◆ **Task to complete**
Write out the data word for word and omit every picture.

◆ **Working data**

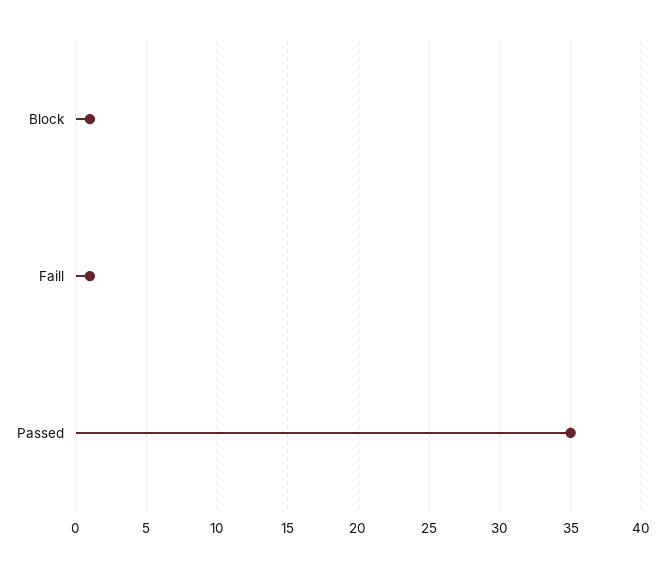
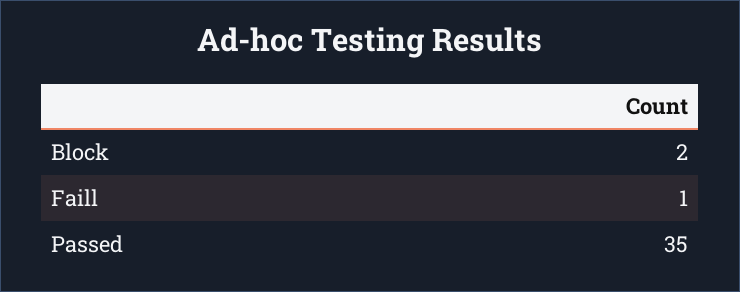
Block: 1 -> 2

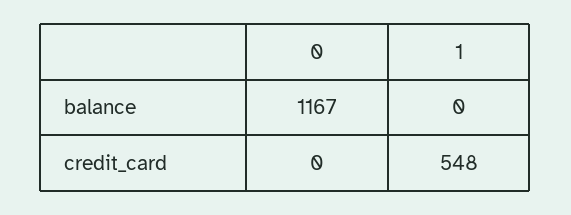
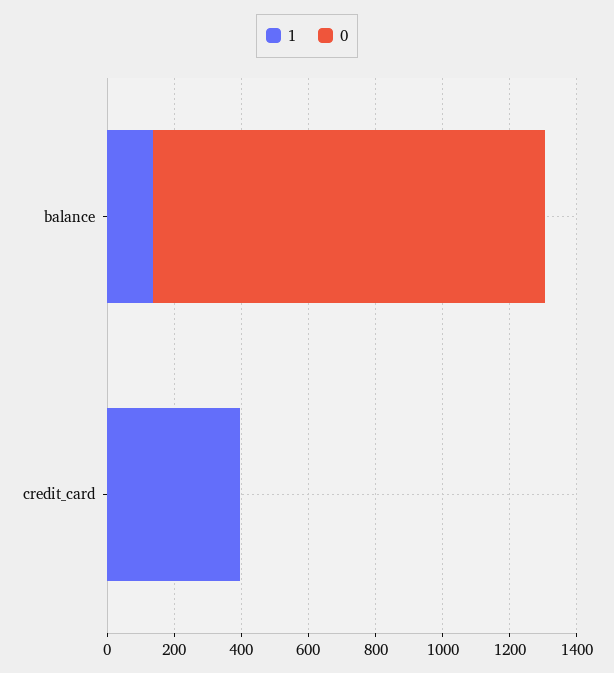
1, balance: 0 -> 150
1, credit_card: 548 -> 400

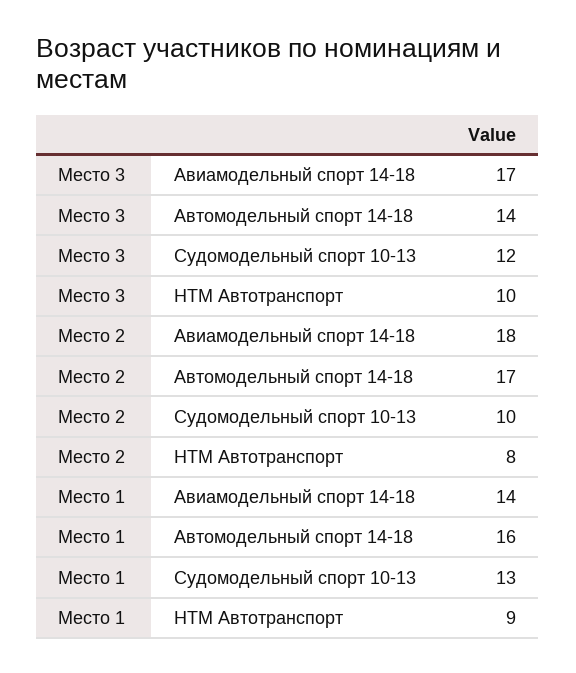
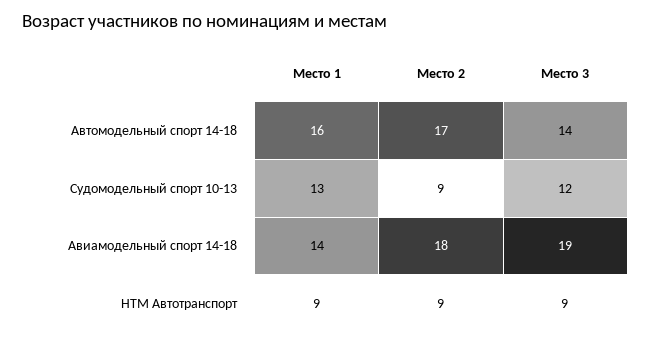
Место 3, Авиамодельный спорт 14-18: 17 -> 19
Место 3, НТМ Автотранспорт: 10 -> 9
Место 2, Судомодельный спорт 10-13: 10 -> 9
Место 2, НТМ Автотранспорт: 8 -> 9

◆ **Problem solution**
Block: 1 -> 2

1, balance: 0 -> 150
1, credit_card: 548 -> 400

Место 3, Авиамодельный спорт 14-18: 17 -> 19
Место 3, НТМ Автотранспорт: 10 -> 9
Место 2, Судомодельный спорт 10-13: 10 -> 9
Место 2, НТМ Автотранспорт: 8 -> 9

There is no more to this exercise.